The question of, say, mate selection sure appears random, because there is a huge range of possible outcomes if we select two people "randomly" out of the entire population of the earth (so, lets say 3 billion males combined with 3 billion females, just for an examples sake yields something like 4.4999999985E+18 possible combinations). Yet, of course, there is only a far, far smaller actual set of real combinations that could even really happen, because events don't just happen, they are caused by something. So, someone in, say, having never left rural Africa has almost essentially zero (or functionally zero) chance to mate with someone in, say, the dense jungle of South America because they will never, ever, even possibly interact, unless they specially left the area, which would then change the entire scope of the calculation and in doing so, prove that there is some element of determinism based on causes having effects.

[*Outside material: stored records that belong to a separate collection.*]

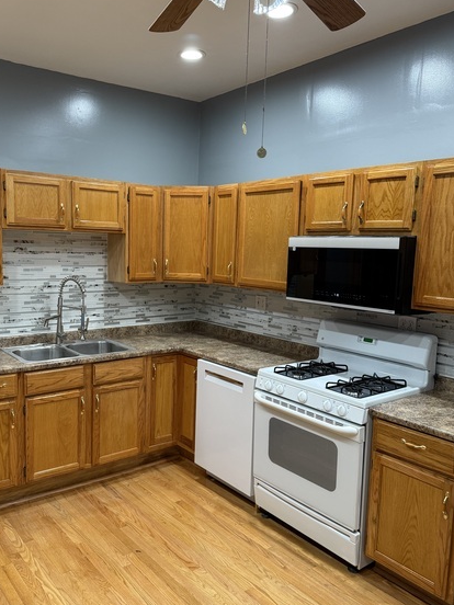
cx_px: 189
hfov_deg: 48.0
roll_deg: -1.4
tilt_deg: -6.8
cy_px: 301
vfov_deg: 61.7
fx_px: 507
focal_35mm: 29
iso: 250
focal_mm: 6.76
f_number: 1.78
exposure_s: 1/60
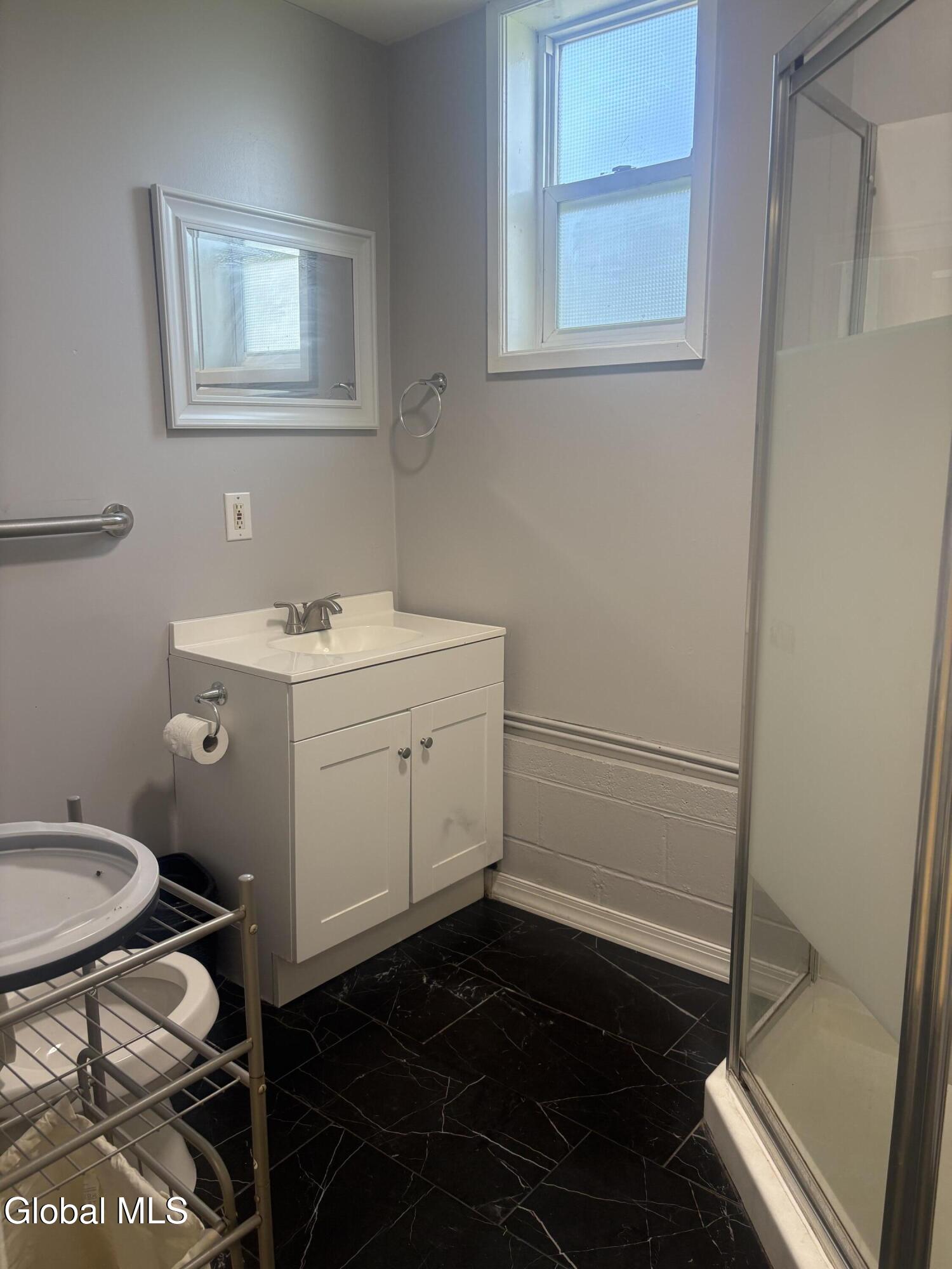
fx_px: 953
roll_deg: +0.4
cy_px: 634
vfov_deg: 67.3
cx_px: 476
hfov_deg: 53.1
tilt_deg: -11.1
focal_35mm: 26
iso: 80
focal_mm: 5.96
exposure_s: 1/120
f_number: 1.6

You could only possibly mate with someone you actually encounter. The people you encounter are not random, they are wherever they are for some reason or other. And you interact with them for some reason or other. You decide to mate with them for some reason or other. I really don't understand how this is random, even if it is vastly complicated and incredibly hard to predict. We simulate it with something that approaches randomness, because that is the best we can do, but that doesn't make it actually random.
Same with a computer generating "random numbers." Even something like "GetTickCount" yields something that appears random, but really isn't. So, there are very expensive "random number tables" one could buy, that use vastly complicated data sets (like captured cosmic radiation) but even those are determined by something, and are not truly "random."